Optimizing Performance Through Parallelism: A Primer
<<< Previous		Next >>>

A Distributed Implementation

MPI

MPI (Message Passing Interface) is a standard API for implementing distributed programs. There are many advantages of using MPI, but the main one is that programs will be compatible at the source level regardless of the particular MPI implementation being used.

For the rest of this discussion, we will assume the availability of LAM, an MPI implementation from Notre Dame. Here are some reasons for preferring MPI to an alternative like PVM.

Master/Slave Model

A very common model used for distributed programming is the master/slave model. In this model, there is one process called the master, which creates work and distributes it to the slaves. The slaves respond to the master with their completed work, and ask for more if it is available. This conceptually simple model works very well for problems which do not require a lot of synchronization, and whose slaves can be completely autonomous. These types of problems are often referred to as embarrassingly parallel.

Implementation

In order to build on our threaded implementation, we need to decide how to reformulate our implementation in terms of a master/slave model and add the required calls to MPI in order to distribute our problem and collect the results. Here are the changes to main():

int main (int argc, char *argv[]){
  int num_threads(2);
  int my_rank;
  int nprocs;

  // initialize MPI
  MPI_Init(&argc,&argv);
  MPI_Comm_rank(MPI_COMM_WORLD, &my_rank);
  MPI_Comm_size(MPI_COMM_WORLD, &nprocs);

  // were we called properly?
  if (argc<3)
    usage(argv[0]);
  if (argc==4)
    num_threads=atol(argv[3]);
  long start(atol(argv[1]));
  long stop(atol(argv[2]));

  if (my_rank == 0)
    master(start,stop,nprocs);
  else
    slave(num_threads);

  MPI_Finalize();

  return EXIT_SUCCESS;
}

We need to call MPI_Init() at the beginning of our distributed program in order to connect to the multicomputer. The next two function calls establish our rank and the total number of computers which will be involved in the computation.

Saved entries:
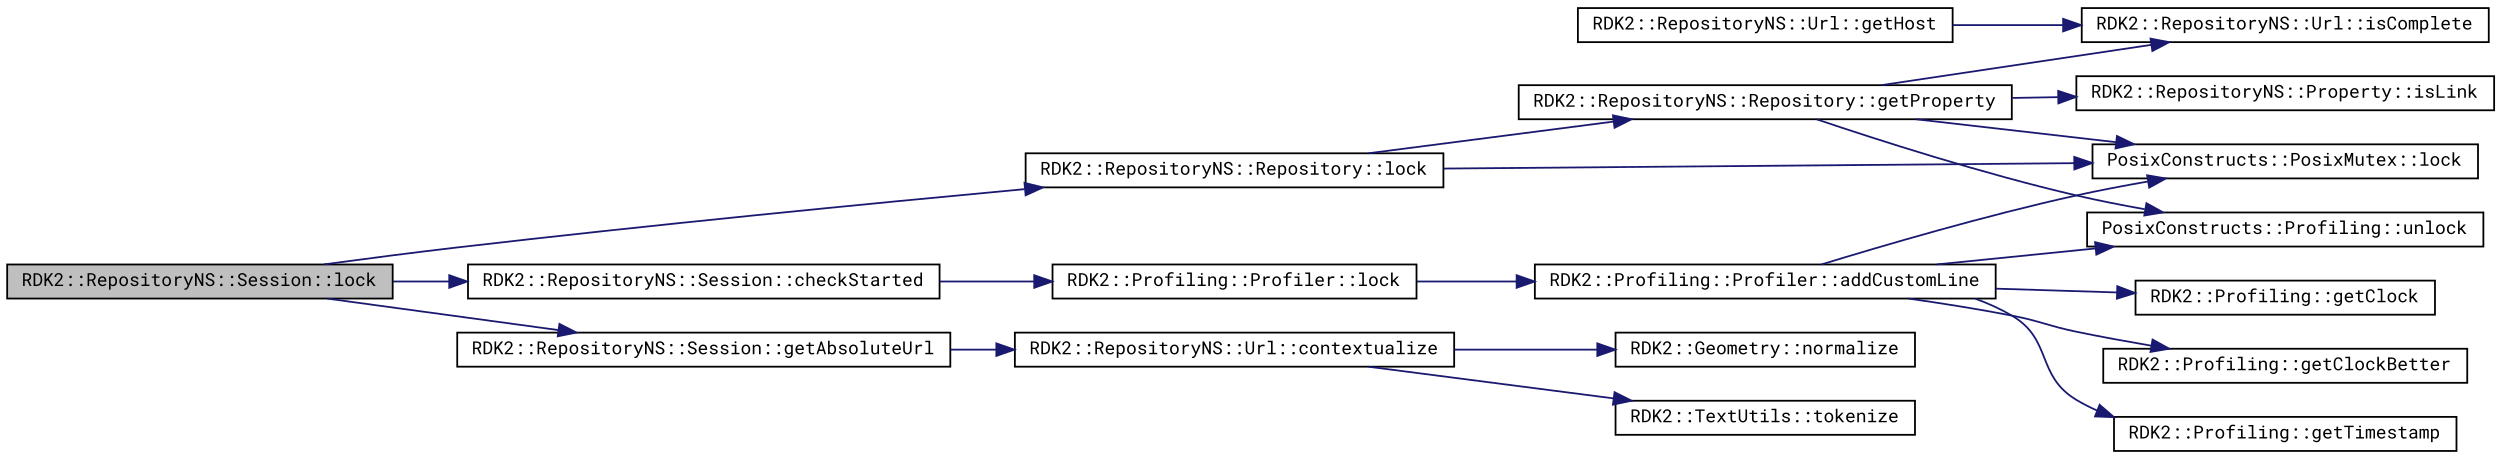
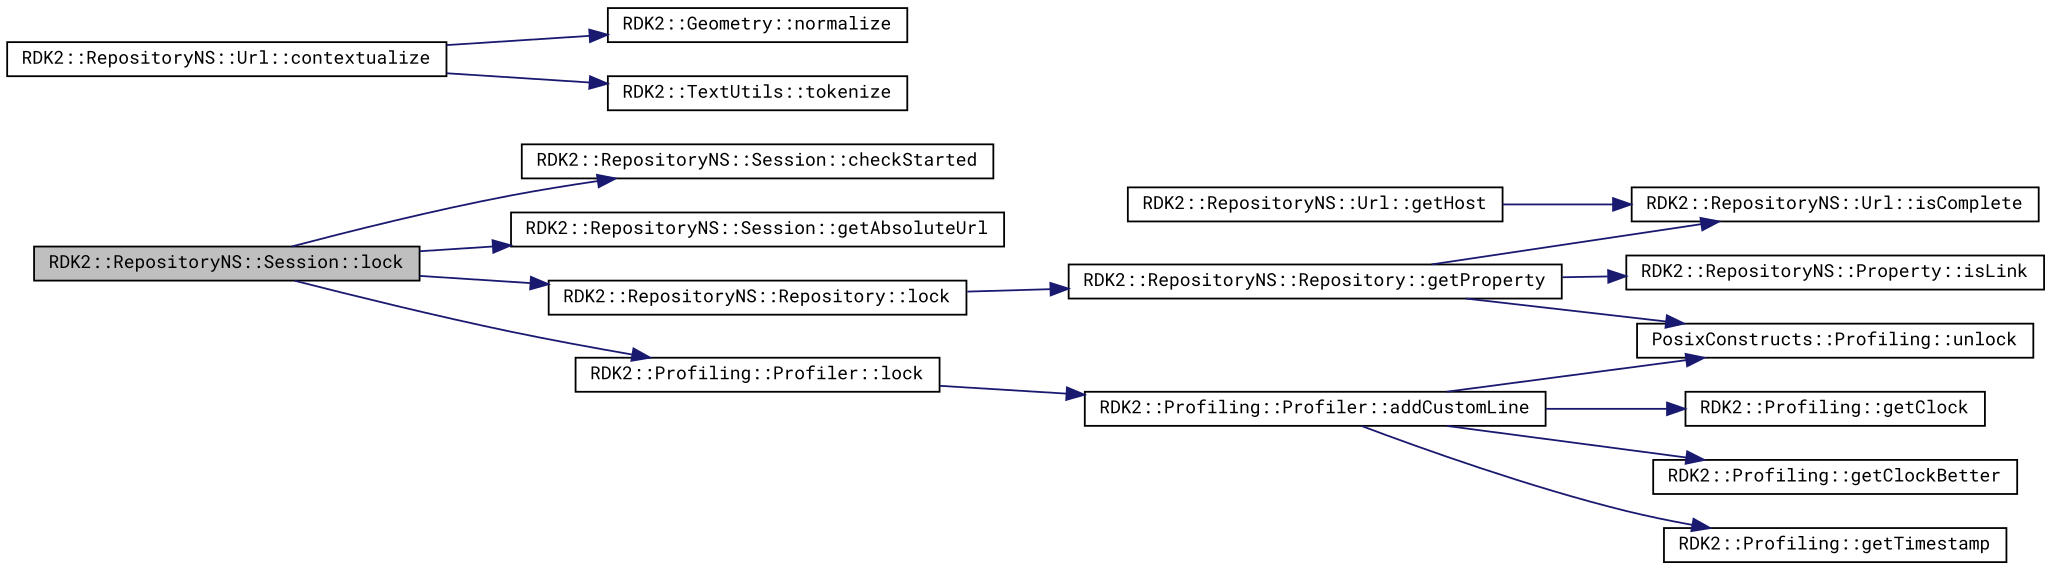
  digraph {
    fontname="Roboto Mono"
    rankdir=LR
    node [color=black fillcolor=white fontname="Roboto Mono" fontsize=10 shape=record style=filled]
    edge [color=midnightblue fontname="Roboto Mono" fontsize=10 labelfontname="FreeSans.ttf" labelfontsize=10 style=solid]
    n1 [fillcolor=grey75 fontcolor=black height=0.2 label="RDK2::RepositoryNS::Session::lock" width=0.4]
    n2 [height=0.2 label="RDK2::RepositoryNS::Session::checkStarted" width=0.4]
    n3 [height=0.2 label="RDK2::RepositoryNS::Session::getAbsoluteUrl" width=0.4]
    n4 [height=0.2 label="RDK2::RepositoryNS::Repository::lock" width=0.4]
    n5 [height=0.2 label="RDK2::Profiling::Profiler::lock" width=0.4]
    n6 [height=0.2 label="RDK2::RepositoryNS::Url::contextualize" width=0.4]
    n7 [height=0.2 label="RDK2::RepositoryNS::Repository::getProperty" width=0.4]
-   n8 [height=0.2 label="PosixConstructs::PosixMutex::lock" width=0.4]
    n9 [height=0.2 label="RDK2::Profiling::Profiler::addCustomLine" width=0.4]
    n10 [height=0.2 label="RDK2::Geometry::normalize" width=0.4]
    n11 [height=0.2 label="RDK2::TextUtils::tokenize" width=0.4]
    n12 [height=0.2 label="RDK2::RepositoryNS::Url::isComplete" width=0.4]
    n13 [height=0.2 label="RDK2::RepositoryNS::Property::isLink" width=0.4]
    n14 [height=0.2 label="PosixConstructs::Profiling::unlock" width=0.4]
    n15 [height=0.2 label="RDK2::RepositoryNS::Url::getHost" width=0.4]
    n16 [height=0.2 label="RDK2::Profiling::getClock" width=0.4]
    n17 [height=0.2 label="RDK2::Profiling::getClockBetter" width=0.4]
    n18 [height=0.2 label="RDK2::Profiling::getTimestamp" width=0.4]
    n1 -> n2
    n1 -> n3
    n1 -> n4
-   n2 -> n5
-   n3 -> n6
+   n1 -> n5
    n4 -> n7
-   n4 -> n8
    n5 -> n9
    n6 -> n10
    n6 -> n11
-   n7 -> n8
    n7 -> n12
    n7 -> n13
    n7 -> n14
-   n9 -> n8
    n9 -> n14
    n9 -> n16
    n9 -> n17
    n9 -> n18
    n15 -> n12
  }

### EXERCISE TASKS
(a) According to the parallelism primer, which MPI implementation is assumed to be available for the rest of the discussion?
(b) Resume the parallelism primer right after its final sentence.
The records come from a separate source.

### ANSWERS TO THE TASKS
(a) LAM, an MPI implementation from Notre Dame.

(b)
MPI will start the same program on every computer in the multicomputer. This is why we need to establish at run time what our rank is so that we can decide if we are a master or a slave. Depending on our rank, we either call master(), or slave().

After we have finished our computations, we must call MPI_Finalize() to release our connection to the multicomputer.

The Slaves

Our slave() function takes only one argument, namely the number of threads to use. This allows us to fully utilize the processing power of SMP machines in a cluster.

The purpose of the slave is to sit and wait for work, perform the work, and then return the results. It will continue to do this until it receives a signal that there is no more work to do at which point it will return:

void slave(int num_threads){
  long result;
  long bounds[2];
  MPI_Status status;

  while(true){
    MPI_Recv(bounds, 2, MPI_LONG, 0, MPI_ANY_TAG,
	     MPI_COMM_WORLD, &status);
    if (status.MPI_TAG == KILL)
      return;

    try {
      long start(bounds[0]);
      long stop(bounds[1]);

      ... same code as in threaded version's main() ...

      MPI_Send(&count,1,MPI_LONG, 0, 0, MPI_COMM_WORLD);
    }
    catch (range_error e){
      cout << "Exception: " << e.what() << endl;
    }
  }
}

The bulk of the code in the slave() function is similar to main() in our threaded example. The only difference is how the slave gets the bounds it is supposed to count the primes in, and how it returns those results.

The slave goes into an endless loop waiting for work from the master which it gets via MPI_Recv(). This function gets two longs which are sent by the master and stores them in the bounds array. After receiving from the master, the slave checks the status of the message to see if the work is done (the KILL message), and if so returns. Otherwise, we rename the variables so that we can use exactly the same code as in the threaded version. The only remaining step is to send our results back to the master via MPI_Send(). Here we send back one long which contains the count found by this slave.

The Master

The job of the master is slightly more complicated as it must decide how to break up the work to be sent out to the slaves, and how to collect the results. The first part of the master sends the initial work units out to the slaves, and waits for results to come back in. When the master receives a result, it sends another work unit out to the same process if there is still work to be done. After there is no more work to be sent out, each process is polled once more for any remaining results, and then each slave is told to quit. Here is the listing:

void master(long start, long stop, long nprocs){
  long work[2];
  long result;
  long total(0);
  long current(0);
  MPI_Status status;
  
  // dish out some work
  for (int rank=1; rank<nprocs; ++rank){
    // set the bounds for this work
    if (make_work(work,&current,stop))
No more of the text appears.